Der Porsche von Jacky Ickx und Claude Brasseur scheint wieder in Ordnung zu sein. Jedenfalls macht das Team sage und schreibe über 60 Plätze gut. Übrigens neben den Autos erleiden auch Menschen
z.B. bei Unfällen ernsthafte Defekte. Wie gut, dass die Hubschrauber nicht nur für die fabelhaften Luftaufnahmen zuständig sind. Das wichtigste Transportmittel der Wüste, das Kamel, zeigt die langsame oder
stetige Fortbewegung als die geeignetste an.
Noch einmal mehr bewundern muss man die Enduro-Fahrer. Ohne kontrollierenden Beifahrer, nur auf sich allein gestellt, mit Einrad-Antrieb durch den lockeren Sand der höchsten Dünen Afrikas.
Von wegen gemütlich sitzen. Sehr häufig stehen sie auf ihren Pedalen oder benötigen ein paar Schritte, um ihr Bike aus den Tiefen des Sandes bzw. wieder auf den rechten Weg zu bringen.
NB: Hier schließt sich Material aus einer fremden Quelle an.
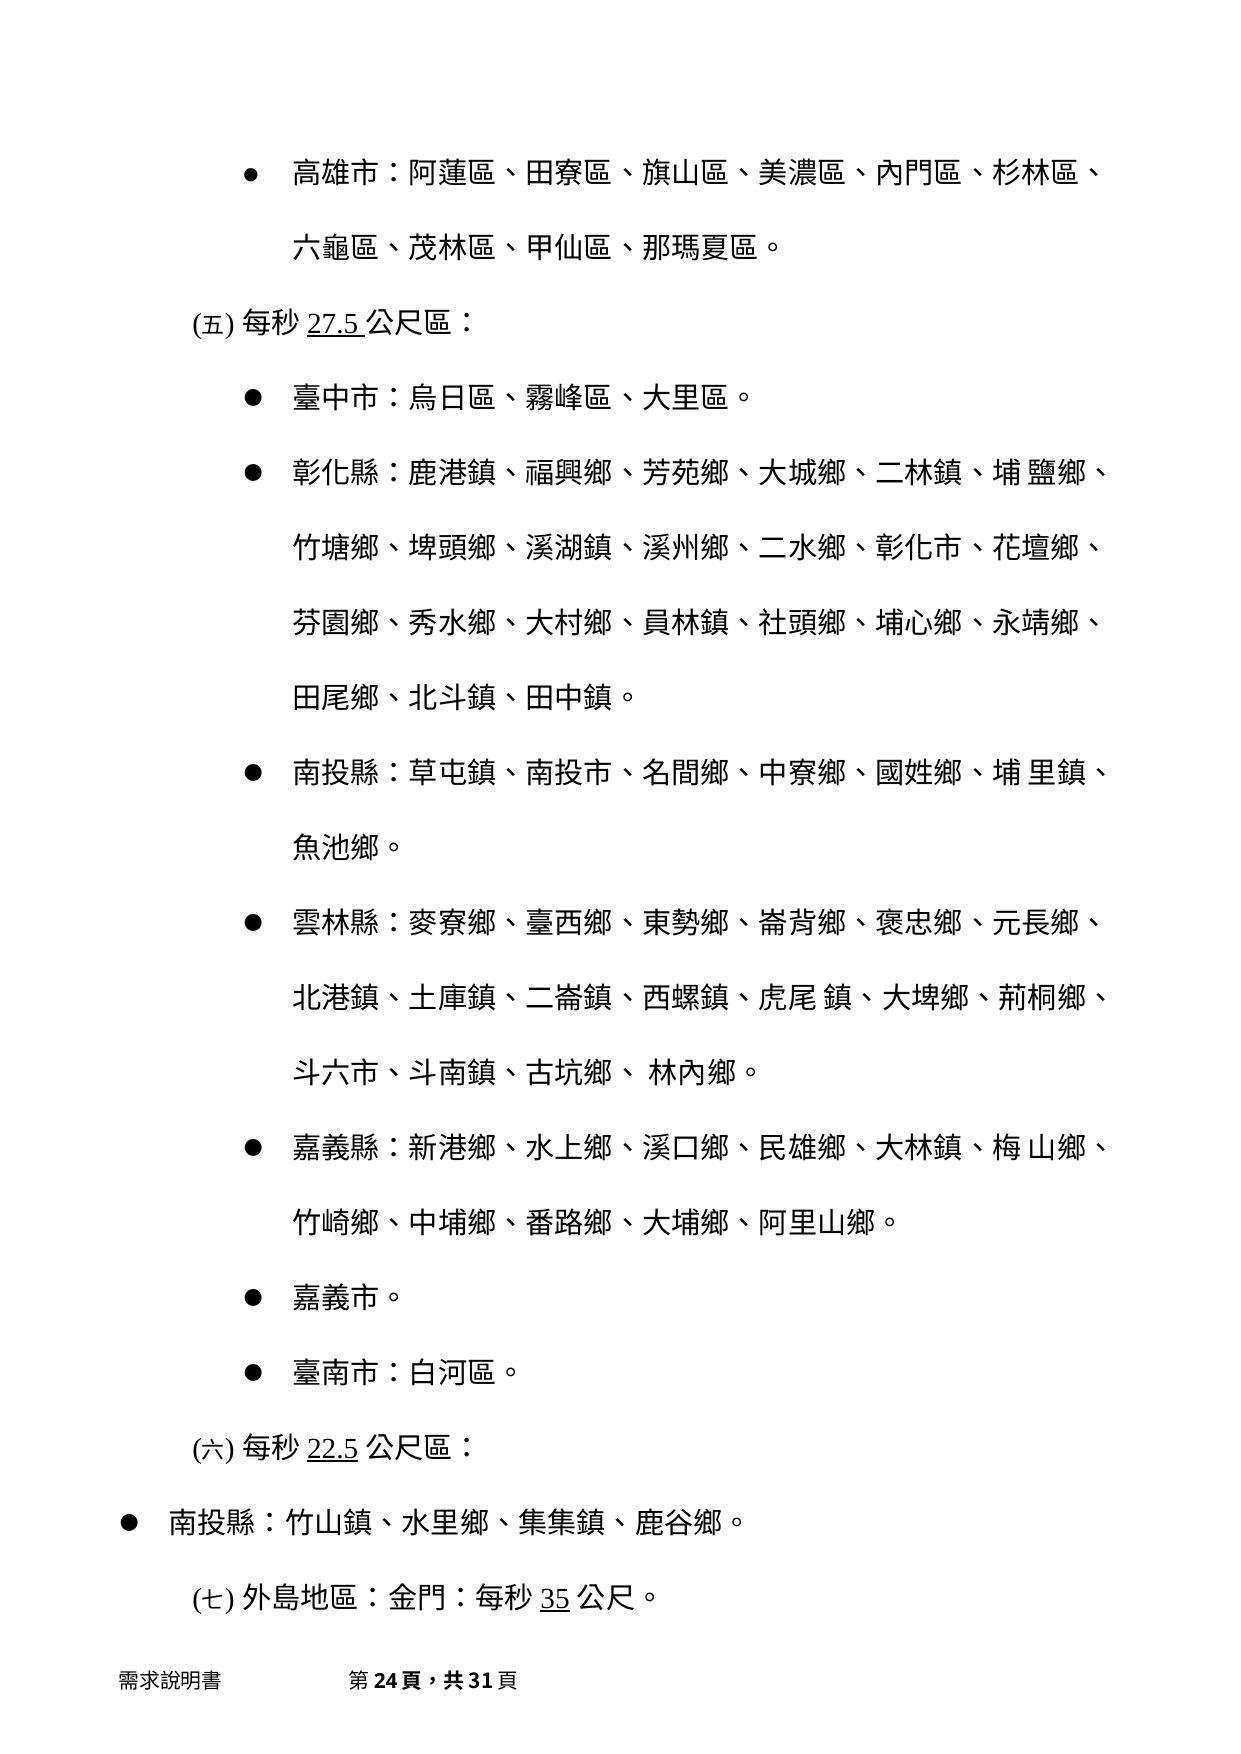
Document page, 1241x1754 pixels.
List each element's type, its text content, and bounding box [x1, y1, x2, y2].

list 雲林縣：麥寮鄉、臺西鄉、東勢鄉、崙背鄉、褒忠鄉、元長鄉、北港鎮、土庫鎮、二崙鎮、西螺鎮、虎尾 鎮、大埤鄉、荊桐鄉、斗六市、斗南鎮、古坑鄉、 林內鄉。 [242, 877, 1122, 1102]
list 高雄市：阿蓮區、田寮區、旗山區、美濃區、內門區、杉林區、六龜區、茂林區、甲仙區、那瑪夏區。 [242, 127, 1122, 277]
list 外島地區：金門：每秒 35 公尺。 [192, 1552, 1122, 1627]
list 每秒 22.5 公尺區： [192, 1402, 1122, 1477]
list 彰化縣：鹿港鎮、福興鄉、芳苑鄉、大城鄉、二林鎮、埔 鹽鄉、竹塘鄉、埤頭鄉、溪湖鎮、溪州鄉、二水鄉、彰化市、花壇鄉、芬園鄉、秀水鄉、大村鄉、員林鎮、社頭鄉、埔心鄉、永靖鄉、田尾鄉、北斗鎮、田中鎮。 [242, 427, 1122, 727]
list 嘉義縣：新港鄉、水上鄉、溪口鄉、民雄鄉、大林鎮、梅 山鄉、竹崎鄉、中埔鄉、番路鄉、大埔鄉、阿里山鄉。 [242, 1102, 1122, 1252]
list 臺南市：白河區。 [242, 1327, 1122, 1402]
list 嘉義市。 [242, 1252, 1122, 1327]
list 南投縣：竹山鎮、水里鄉、集集鎮、鹿谷鄉。 [118, 1477, 1122, 1552]
list 每秒 27.5 公尺區： [192, 277, 1122, 352]
list 南投縣：草屯鎮、南投市、名間鄉、中寮鄉、國姓鄉、埔 里鎮、魚池鄉。 [242, 727, 1122, 877]
list 臺中市：烏日區、霧峰區、大里區。 [242, 352, 1122, 427]
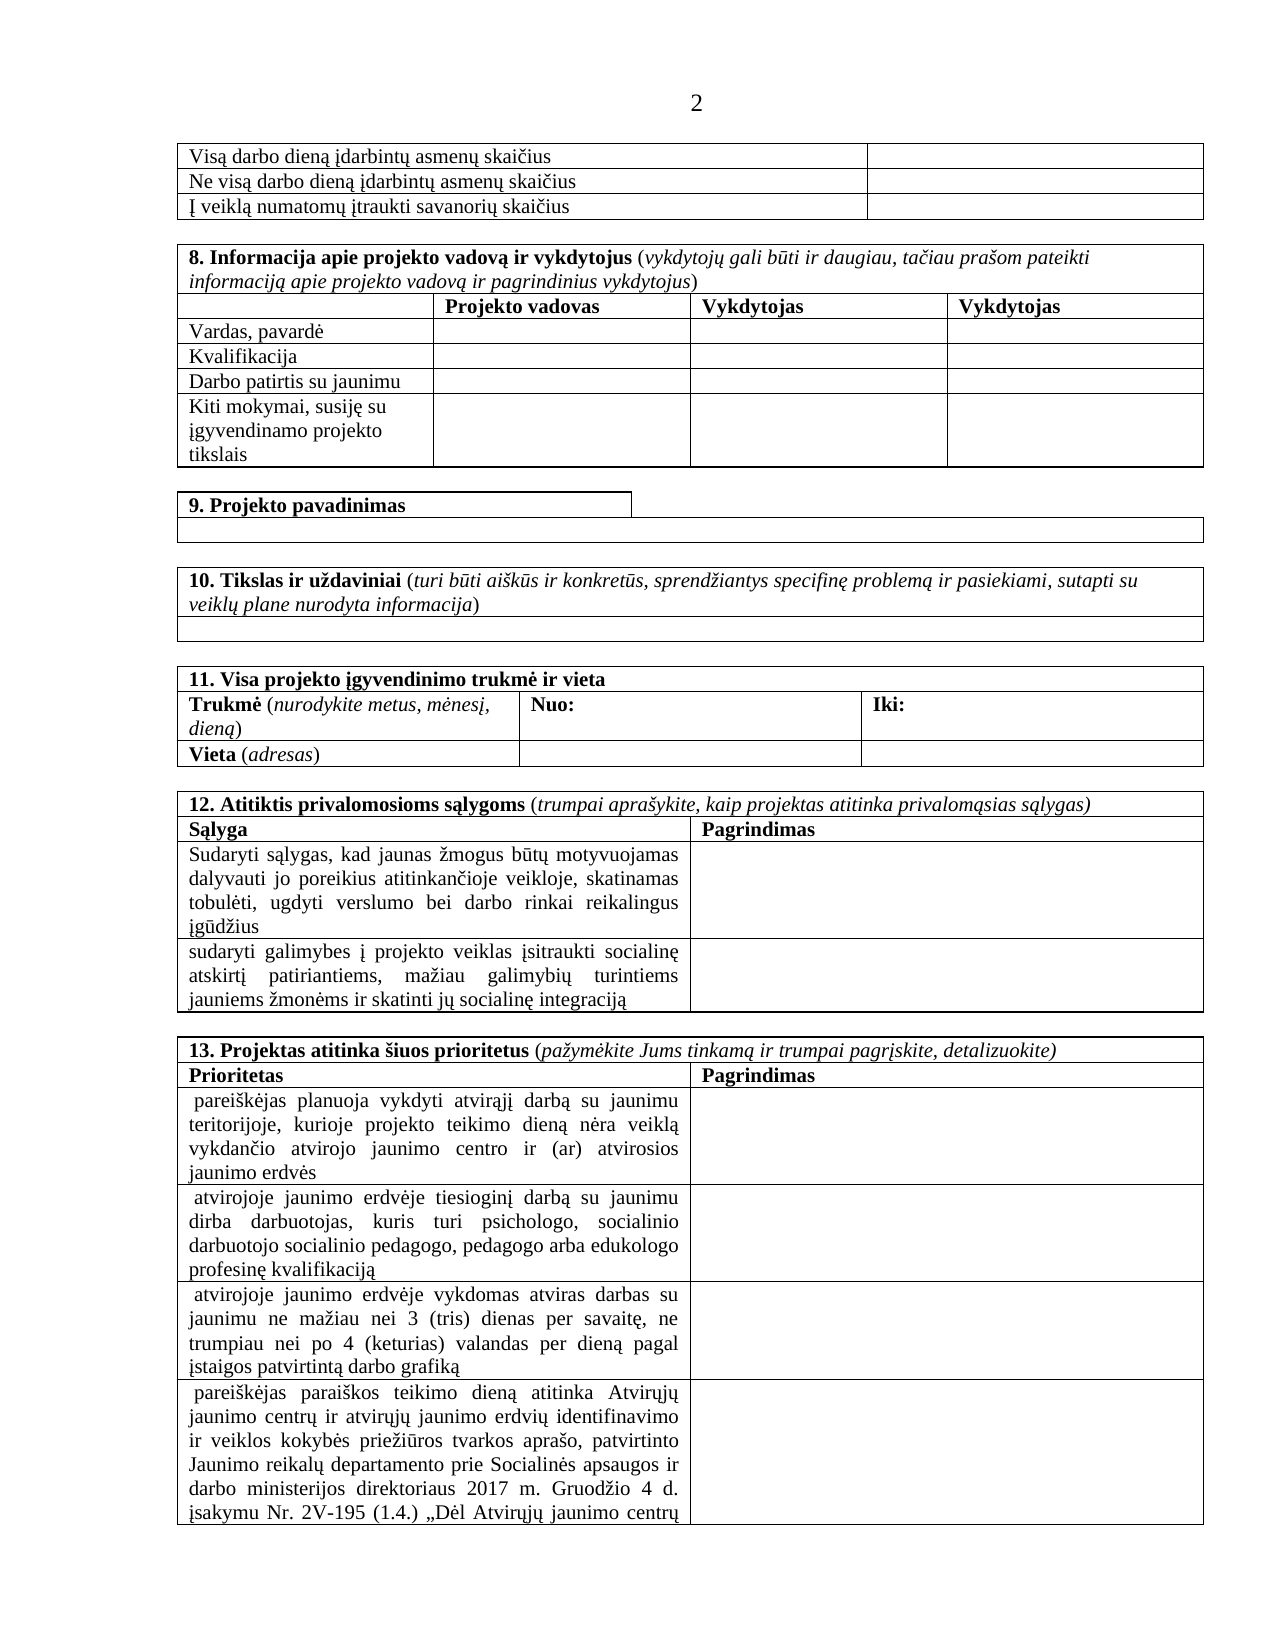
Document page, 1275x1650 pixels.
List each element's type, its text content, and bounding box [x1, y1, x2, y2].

table_header 13. Projektas atitinka šiuos prioritetus (pažymėkite Jums tinkamą ir trumpai pagrįskite, detalizuokite) [178, 1038, 1203, 1062]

So langsam gegen Ende der Rallye hat sich Jacky Ickx durch mehrere Tagessiege auf den 10. (!) Platz vorgekämpft. BMW führt die Motorräder an und Mercedes die Trucks. So wird am Ende auch das
Ergebnis aussehen, nur eben nicht mit Ickx als bestem Porsche-Fahrer. Trösten kann ihn später vielleicht, dass er im Jahr darauf (und übrigens auch im Jahr davor) mit Mercedes die Rallye gewinnt.
Fast noch unglaublicher als diese Ergebnisse ist das Abschneiden von zwei zweiradgetriebenen Fahrzeugen. Da ist der heckgetriebene Opel Manta des Belgiers Colsoul, der drei Etappen gewinnt und der
frontgetriebene Citroën Visa des Franzosen Lacaze, der die 17. Etappe für sich entscheidet. Ersterer endet im Gesamtklassement auf dem vierten, letzterer auf dem achten Platz.